Exercise aim – Write out the portion of the simplex-method solution text below between "Check optimality. Update" and "improvement possible. Optimal!", inclusive, copying it character for character.

Extract provided –

• • •

Step 6: Ratio test for $x_2$ .

Row 1: $x_1 + (2/3)x_2 = 4$ , so $x_2 \le 4/(2/3) = 6$ .

Row 2: $(4/3)x_2 = 2$ , so $x_2 \le 2/(4/3) = 3/2$ .

Minimum ratio: $3/2$ . So $s_2$ leaves, $x_2$ enters. New basis = $\{x_1, x_2\}$ .

Pivot: Multiply row 2 by $3/4$ :

x_2 - \tfrac{1}{8}s_1 + \tfrac{3}{4}s_2 = \tfrac{3}{2}

Update row 1: subtract $(2/3) \times$ new row 2:

x_1 + \tfrac{1}{6}s_1 - (2/3)(-\tfrac{1}{8}s_1 + \tfrac{3}{4}s_2) = 4 - (2/3)(\tfrac{3}{2})

x_1 + \tfrac{1}{6}s_1 + \tfrac{1}{12}s_1 - \tfrac{1}{2}s_2 = 4 - 1 = 3

x_1 + \tfrac{1}{4}s_1 - \tfrac{1}{2}s_2 = 3

New BFS: $x_1 = 3, x_2 = 3/2, s_1 = 0, s_2 = 0$ .

Objective: $z = 20 + (2/3)(3/2) - (5/6)(0) = 20 + 1 = 21$ .

Check optimality. Update the objective:

z = 20 + \tfrac{2}{3}x_2 - \tfrac{5}{6}s_1

Substitute $x_2 = 3/2 + (1/8)s_1 - (3/4)s_2$ :

z = 20 + \tfrac{2}{3}(\tfrac{3}{2} + \tfrac{1}{8}s_1 - \tfrac{3}{4}s_2) - \tfrac{5}{6}s_1

z = 20 + 1 + \tfrac{1}{12}s_1 - \tfrac{1}{2}s_2 - \tfrac{5}{6}s_1

z = 21 - \tfrac{3}{4}s_1 - \tfrac{1}{2}s_2

Both nonbasic variables ( $s_1, s_2$ ) have negative coefficients. No improvement possible. Optimal!

Solution: $x_1 = 3, x_2 = 3/2$ . Optimal value: $z = 21$ .

Verification: $6(3) + 4(3/2) = 18 + 6 = 24$ ✓. $3 + 2(3/2) = 3 + 3 = 6$ ✓. Both constraints tight.

• • •

Record set –
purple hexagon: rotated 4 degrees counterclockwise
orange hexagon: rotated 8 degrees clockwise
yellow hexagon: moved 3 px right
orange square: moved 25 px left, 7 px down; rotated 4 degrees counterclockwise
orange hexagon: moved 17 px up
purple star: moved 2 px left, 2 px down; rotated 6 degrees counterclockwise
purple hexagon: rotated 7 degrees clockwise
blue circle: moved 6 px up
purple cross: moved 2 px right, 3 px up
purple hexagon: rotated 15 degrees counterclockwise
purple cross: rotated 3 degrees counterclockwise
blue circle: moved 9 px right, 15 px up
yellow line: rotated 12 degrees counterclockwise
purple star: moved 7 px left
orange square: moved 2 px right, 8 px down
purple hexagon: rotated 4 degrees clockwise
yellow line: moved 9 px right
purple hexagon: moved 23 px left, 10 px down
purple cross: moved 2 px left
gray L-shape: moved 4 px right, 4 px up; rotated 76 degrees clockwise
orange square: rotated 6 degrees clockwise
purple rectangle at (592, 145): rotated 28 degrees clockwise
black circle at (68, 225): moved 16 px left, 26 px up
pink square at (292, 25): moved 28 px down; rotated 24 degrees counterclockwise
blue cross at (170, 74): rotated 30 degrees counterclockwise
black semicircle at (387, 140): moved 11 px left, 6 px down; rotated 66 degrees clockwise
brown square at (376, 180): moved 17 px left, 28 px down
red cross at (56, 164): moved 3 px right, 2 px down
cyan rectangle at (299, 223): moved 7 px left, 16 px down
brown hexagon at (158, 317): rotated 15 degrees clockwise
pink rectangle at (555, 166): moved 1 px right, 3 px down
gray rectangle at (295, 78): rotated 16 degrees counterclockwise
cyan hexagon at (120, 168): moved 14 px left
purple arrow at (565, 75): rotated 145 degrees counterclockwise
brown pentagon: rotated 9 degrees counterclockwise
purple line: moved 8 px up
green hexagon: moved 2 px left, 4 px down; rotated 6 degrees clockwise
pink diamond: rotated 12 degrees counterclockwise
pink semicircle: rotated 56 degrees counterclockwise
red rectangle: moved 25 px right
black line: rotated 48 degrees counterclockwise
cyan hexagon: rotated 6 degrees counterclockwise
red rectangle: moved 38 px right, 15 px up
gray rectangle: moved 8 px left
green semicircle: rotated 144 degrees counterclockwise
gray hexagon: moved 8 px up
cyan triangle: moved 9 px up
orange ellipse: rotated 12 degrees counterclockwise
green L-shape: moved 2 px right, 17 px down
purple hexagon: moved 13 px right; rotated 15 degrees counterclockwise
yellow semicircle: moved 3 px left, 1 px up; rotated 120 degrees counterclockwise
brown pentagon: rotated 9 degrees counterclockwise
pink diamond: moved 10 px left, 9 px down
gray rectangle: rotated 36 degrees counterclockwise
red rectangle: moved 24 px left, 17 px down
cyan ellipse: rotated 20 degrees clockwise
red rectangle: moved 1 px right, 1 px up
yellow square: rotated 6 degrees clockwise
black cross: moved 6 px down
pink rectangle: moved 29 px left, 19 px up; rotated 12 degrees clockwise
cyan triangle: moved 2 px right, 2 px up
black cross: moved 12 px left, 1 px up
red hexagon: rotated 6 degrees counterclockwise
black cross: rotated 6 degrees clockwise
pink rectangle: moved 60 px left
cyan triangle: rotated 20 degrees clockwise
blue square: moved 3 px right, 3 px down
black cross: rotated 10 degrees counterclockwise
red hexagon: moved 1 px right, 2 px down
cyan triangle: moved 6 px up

• • •

Result of this task –
Check optimality. Update the objective:

z = 20 + \tfrac{2}{3}x_2 - \tfrac{5}{6}s_1

Substitute $x_2 = 3/2 + (1/8)s_1 - (3/4)s_2$ :

z = 20 + \tfrac{2}{3}(\tfrac{3}{2} + \tfrac{1}{8}s_1 - \tfrac{3}{4}s_2) - \tfrac{5}{6}s_1

z = 20 + 1 + \tfrac{1}{12}s_1 - \tfrac{1}{2}s_2 - \tfrac{5}{6}s_1

z = 21 - \tfrac{3}{4}s_1 - \tfrac{1}{2}s_2

Both nonbasic variables ( $s_1, s_2$ ) have negative coefficients. No improvement possible. Optimal!